Cultura & Lazer Titulo
Origens dos cappelletti
Sílvio Lancellotti
Especial para o Diário
22/07/2007 | 07:03
Compartilhar notícia


Conforme já registrei, no livro Cozinha Clássica, da editora L&PM, datado de 1999, duas lendas charmosas tratam das origens dos cappelletti.

Antes que eu as relembre, anote, precisamente, a grafia exata da palavra – cappelletti, o plural de cappelletto; ou, os chapeuzinhos, respectivamente um chapeuzinho no singular, no idioma da Bota, com dois pp, dois ll e dois tt.

Umbigos - A primeira das lendas sugere que, remotamente, aconteceu uma guerra entre deuses romanos. Pelo povo de Mòdena, na região da Emília-Romagna, Baco, Marte e Vênus. E, pela gente da vizinha Bologna, só Apolo e Minerva. Vantagem para Mòdena, três a dois.

Anotações das caixas dos elementos
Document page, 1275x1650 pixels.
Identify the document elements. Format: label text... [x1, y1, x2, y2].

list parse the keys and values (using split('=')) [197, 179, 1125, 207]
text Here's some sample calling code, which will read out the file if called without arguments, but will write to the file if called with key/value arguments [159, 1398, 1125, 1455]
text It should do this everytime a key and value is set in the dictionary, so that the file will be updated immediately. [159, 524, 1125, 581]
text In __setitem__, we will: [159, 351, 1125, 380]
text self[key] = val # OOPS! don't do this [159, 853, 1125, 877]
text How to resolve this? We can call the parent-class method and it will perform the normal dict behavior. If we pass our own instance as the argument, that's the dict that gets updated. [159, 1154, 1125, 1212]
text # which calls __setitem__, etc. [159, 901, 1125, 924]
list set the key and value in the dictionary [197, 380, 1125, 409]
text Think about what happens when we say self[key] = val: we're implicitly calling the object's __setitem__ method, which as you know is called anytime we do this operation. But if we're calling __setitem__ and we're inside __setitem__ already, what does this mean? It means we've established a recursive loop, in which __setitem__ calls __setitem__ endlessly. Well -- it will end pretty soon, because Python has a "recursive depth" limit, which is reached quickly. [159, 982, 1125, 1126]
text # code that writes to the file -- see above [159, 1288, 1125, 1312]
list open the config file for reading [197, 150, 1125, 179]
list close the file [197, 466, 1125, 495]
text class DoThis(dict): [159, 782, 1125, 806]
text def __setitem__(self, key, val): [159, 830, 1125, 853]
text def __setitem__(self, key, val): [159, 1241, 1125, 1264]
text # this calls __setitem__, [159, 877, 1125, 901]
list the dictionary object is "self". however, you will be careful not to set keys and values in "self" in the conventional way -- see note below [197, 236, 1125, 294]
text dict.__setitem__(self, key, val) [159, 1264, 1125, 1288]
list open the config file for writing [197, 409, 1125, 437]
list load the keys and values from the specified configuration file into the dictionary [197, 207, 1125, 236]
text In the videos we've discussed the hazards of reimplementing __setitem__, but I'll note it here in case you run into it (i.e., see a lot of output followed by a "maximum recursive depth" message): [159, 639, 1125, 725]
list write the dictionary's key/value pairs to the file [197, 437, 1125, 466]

- [O que se pede]:
1. Segundo o texto sobre os cappelletti, por que a vantagem na guerra entre deuses romanos era de Mòdena? Responda em uma a três frases.
2. As afirmações abaixo concordam com o texto sobre os cappelletti? Responda sim ou não a cada uma e cite as palavras do texto que decidem a questão. (a) O livro Cozinha Clássica é da editora L&PM e data de 1999. (b) Minerva lutou ao lado do povo de Mòdena. (c) Mòdena fica na região da Emília-Romagna.
3. Reproduza fielmente, do texto sobre os cappelletti, tudo o que vai de "Cultura & Lazer" até "origens dos cappelletti.".
Os dados são um material à parte, sem relação com o texto.

- [Respostas finais]:
1. A vantagem era de Mòdena porque a cidade contava com três deuses, Baco, Marte e Vênus. Bologna tinha apenas dois, Apolo e Minerva, daí o placar de três a dois.

2.
(a) Sim: "no livro Cozinha Clássica, da editora L&PM, datado de 1999".
(b) Não: "E, pela gente da vizinha Bologna, só Apolo e Minerva."
(c) Sim: "Pelo povo de Mòdena, na região da Emília-Romagna".

3.
Cultura & Lazer Titulo
Origens dos cappelletti
Sílvio Lancellotti
Especial para o Diário
22/07/2007 | 07:03
Compartilhar notícia


Conforme já registrei, no livro Cozinha Clássica, da editora L&PM, datado de 1999, duas lendas charmosas tratam das origens dos cappelletti.